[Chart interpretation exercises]
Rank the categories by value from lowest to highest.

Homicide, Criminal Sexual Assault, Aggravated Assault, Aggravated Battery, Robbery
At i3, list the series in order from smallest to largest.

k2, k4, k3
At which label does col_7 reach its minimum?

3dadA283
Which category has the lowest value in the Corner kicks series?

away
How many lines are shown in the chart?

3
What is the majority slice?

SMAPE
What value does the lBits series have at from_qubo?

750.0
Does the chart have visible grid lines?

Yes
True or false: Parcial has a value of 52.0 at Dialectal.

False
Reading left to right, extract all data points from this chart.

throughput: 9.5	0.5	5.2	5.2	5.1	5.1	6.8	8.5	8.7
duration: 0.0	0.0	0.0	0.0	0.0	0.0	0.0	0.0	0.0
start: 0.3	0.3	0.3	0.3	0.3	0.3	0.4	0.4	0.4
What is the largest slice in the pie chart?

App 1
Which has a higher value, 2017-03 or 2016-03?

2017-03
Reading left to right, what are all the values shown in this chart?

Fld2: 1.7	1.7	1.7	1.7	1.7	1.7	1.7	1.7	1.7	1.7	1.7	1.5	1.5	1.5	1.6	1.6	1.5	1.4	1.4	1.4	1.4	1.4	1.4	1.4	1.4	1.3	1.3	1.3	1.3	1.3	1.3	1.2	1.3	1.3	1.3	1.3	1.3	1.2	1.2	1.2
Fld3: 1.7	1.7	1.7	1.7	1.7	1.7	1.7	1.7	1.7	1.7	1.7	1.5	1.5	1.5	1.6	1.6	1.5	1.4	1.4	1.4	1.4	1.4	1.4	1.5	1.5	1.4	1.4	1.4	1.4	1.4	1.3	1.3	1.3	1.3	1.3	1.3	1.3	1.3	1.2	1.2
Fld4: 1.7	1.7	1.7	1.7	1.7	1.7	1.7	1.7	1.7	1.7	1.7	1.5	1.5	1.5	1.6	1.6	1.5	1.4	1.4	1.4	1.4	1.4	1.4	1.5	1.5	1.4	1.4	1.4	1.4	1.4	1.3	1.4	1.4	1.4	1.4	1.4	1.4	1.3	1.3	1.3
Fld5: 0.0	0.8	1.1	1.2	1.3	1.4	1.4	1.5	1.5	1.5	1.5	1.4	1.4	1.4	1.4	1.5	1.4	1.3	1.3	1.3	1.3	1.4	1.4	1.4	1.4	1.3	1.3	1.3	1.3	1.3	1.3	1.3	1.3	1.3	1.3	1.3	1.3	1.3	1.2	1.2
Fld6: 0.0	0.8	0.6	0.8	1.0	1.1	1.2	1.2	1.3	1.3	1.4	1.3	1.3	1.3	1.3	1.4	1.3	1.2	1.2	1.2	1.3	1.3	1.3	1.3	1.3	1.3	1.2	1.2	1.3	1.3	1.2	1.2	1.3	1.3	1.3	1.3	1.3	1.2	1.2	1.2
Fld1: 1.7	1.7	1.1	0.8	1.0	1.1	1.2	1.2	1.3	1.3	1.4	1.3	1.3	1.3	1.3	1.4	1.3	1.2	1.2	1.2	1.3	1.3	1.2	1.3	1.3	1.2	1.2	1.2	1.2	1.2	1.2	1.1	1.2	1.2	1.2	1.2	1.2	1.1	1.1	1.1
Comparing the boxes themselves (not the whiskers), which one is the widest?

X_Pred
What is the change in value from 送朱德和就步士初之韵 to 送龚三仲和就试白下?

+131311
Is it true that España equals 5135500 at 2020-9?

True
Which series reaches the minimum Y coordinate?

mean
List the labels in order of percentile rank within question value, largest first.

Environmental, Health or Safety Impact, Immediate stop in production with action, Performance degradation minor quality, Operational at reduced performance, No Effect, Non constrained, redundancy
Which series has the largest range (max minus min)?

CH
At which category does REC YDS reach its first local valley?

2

## REQUIRED ACTION
Please count the lines in the rows above that contain the word "Reading", matching case exactly. Reply with the number only.

## ANSWER SECTION
2